─── Records provided ───
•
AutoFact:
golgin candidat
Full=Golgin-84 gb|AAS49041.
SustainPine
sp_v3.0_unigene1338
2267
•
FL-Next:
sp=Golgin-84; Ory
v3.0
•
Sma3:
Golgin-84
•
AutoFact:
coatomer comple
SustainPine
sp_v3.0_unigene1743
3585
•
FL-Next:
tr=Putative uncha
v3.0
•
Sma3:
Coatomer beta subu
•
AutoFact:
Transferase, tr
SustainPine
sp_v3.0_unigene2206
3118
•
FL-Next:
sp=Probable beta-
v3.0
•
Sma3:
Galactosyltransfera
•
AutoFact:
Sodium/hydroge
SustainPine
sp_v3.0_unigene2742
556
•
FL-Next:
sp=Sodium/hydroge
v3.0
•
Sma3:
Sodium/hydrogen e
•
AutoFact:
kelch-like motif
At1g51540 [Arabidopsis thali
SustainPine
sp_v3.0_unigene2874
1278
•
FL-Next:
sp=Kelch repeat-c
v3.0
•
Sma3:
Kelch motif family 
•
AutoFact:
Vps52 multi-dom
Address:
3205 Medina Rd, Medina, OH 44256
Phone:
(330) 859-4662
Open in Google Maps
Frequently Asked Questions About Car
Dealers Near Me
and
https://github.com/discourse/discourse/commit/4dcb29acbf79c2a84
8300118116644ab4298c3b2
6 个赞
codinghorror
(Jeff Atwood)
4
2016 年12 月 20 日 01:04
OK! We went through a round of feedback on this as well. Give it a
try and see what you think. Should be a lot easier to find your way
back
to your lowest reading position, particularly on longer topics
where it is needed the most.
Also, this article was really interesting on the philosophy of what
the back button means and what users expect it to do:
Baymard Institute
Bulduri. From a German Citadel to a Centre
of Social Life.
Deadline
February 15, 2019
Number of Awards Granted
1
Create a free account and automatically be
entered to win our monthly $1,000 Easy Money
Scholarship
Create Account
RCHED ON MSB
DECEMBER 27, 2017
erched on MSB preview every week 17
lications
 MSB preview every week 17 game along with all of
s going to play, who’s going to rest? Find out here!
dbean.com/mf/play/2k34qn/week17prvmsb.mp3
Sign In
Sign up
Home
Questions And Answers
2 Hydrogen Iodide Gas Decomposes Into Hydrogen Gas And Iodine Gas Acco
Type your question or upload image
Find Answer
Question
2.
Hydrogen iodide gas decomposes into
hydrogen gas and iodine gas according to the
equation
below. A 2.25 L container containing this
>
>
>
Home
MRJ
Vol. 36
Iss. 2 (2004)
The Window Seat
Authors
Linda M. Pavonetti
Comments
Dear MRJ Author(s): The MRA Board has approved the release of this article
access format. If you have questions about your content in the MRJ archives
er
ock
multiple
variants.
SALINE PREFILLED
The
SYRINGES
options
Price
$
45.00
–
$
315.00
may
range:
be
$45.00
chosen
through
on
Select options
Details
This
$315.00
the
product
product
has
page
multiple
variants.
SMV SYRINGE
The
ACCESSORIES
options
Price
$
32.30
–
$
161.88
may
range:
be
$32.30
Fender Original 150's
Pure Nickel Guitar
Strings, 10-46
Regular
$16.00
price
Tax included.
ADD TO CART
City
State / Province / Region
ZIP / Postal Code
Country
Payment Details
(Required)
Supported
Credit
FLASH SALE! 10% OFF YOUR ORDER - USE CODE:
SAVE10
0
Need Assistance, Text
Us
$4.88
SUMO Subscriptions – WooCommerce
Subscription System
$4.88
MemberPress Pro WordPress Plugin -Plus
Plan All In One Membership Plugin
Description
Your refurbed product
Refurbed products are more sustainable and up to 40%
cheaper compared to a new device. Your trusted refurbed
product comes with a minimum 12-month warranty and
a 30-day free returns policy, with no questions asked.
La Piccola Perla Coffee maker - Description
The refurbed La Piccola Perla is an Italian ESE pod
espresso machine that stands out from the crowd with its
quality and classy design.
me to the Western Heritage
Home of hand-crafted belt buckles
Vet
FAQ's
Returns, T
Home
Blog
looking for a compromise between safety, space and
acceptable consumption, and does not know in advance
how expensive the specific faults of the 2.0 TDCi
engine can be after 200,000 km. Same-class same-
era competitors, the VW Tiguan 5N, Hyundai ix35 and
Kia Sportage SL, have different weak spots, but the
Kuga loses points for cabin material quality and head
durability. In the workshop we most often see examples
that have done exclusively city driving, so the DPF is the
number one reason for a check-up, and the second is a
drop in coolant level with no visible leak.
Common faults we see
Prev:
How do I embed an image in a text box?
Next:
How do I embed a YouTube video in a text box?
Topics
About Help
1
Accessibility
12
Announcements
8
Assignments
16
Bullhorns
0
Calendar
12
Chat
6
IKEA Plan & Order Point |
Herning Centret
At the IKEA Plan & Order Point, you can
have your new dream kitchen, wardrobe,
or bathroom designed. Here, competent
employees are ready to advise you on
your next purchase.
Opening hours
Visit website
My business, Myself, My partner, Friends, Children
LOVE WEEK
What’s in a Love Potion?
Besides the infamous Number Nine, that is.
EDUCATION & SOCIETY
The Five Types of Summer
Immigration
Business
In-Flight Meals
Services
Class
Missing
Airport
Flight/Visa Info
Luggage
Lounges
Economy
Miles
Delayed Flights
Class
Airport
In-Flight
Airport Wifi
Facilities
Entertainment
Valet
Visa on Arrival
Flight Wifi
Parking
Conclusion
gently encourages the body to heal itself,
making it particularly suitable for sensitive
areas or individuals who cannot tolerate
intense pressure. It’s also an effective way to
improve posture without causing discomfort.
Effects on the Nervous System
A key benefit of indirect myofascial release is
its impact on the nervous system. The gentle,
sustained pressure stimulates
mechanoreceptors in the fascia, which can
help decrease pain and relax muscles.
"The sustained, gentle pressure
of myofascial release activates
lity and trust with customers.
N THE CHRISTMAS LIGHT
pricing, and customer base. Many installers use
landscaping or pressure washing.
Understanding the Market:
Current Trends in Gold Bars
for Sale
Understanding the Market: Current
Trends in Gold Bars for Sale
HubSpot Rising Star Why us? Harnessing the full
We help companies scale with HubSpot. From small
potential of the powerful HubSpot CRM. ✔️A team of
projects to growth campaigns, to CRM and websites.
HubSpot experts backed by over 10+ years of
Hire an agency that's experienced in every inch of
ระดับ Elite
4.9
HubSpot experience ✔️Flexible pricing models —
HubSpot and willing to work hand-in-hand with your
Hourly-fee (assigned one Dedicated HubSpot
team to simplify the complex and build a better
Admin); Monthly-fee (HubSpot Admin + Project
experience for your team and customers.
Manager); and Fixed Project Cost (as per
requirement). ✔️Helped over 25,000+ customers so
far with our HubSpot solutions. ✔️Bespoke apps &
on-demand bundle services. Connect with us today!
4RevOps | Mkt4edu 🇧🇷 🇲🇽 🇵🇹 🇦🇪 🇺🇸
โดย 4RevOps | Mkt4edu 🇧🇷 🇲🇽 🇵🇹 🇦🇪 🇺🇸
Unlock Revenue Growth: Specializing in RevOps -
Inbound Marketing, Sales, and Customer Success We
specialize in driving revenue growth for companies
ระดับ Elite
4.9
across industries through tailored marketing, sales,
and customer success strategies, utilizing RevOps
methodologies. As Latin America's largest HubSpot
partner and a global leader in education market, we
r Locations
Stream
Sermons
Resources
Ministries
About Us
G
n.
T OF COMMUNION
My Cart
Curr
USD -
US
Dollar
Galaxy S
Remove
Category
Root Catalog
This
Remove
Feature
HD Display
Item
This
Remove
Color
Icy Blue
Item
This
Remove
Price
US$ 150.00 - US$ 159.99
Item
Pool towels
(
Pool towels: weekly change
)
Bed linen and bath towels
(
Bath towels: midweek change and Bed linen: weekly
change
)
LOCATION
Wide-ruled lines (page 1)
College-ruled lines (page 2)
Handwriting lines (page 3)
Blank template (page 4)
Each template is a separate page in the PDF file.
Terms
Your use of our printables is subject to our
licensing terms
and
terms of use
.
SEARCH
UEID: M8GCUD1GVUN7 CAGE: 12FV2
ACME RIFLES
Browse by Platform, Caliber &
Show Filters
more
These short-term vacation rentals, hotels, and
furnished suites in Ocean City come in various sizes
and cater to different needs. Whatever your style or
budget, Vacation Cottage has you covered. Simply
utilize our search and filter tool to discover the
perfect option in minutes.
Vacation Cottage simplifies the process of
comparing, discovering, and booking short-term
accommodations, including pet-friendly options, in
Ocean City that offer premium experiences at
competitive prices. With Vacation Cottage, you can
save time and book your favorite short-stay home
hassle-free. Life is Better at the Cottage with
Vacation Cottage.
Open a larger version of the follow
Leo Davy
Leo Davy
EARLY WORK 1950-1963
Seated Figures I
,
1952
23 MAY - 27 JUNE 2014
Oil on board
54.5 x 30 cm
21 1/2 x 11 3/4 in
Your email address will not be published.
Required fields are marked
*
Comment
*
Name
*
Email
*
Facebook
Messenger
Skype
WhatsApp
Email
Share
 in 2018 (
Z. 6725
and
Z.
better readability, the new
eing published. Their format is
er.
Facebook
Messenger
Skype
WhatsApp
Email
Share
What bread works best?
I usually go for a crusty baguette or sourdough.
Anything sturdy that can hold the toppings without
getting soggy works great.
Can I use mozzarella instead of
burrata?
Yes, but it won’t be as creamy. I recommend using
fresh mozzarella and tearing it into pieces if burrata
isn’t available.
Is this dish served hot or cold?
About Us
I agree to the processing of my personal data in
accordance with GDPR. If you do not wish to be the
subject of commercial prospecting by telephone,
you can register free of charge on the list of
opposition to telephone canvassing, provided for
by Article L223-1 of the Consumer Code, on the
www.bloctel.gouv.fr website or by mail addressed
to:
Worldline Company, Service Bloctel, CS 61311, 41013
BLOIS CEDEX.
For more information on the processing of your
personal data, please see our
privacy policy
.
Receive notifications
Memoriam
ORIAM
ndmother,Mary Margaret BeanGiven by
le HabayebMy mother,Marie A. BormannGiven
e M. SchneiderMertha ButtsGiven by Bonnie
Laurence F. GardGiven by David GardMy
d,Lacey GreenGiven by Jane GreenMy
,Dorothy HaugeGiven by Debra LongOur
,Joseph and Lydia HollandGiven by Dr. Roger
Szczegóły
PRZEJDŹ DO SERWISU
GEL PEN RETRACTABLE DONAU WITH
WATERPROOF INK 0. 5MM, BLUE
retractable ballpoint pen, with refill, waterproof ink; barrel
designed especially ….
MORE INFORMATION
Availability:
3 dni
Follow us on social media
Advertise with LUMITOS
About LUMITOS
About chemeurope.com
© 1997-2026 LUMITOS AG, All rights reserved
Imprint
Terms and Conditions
───
> **Assigned task**: Which lines in the records above contain the string "IKEA"? Copy them.

> **Response**:
IKEA Plan & Order Point |
At the IKEA Plan & Order Point, you can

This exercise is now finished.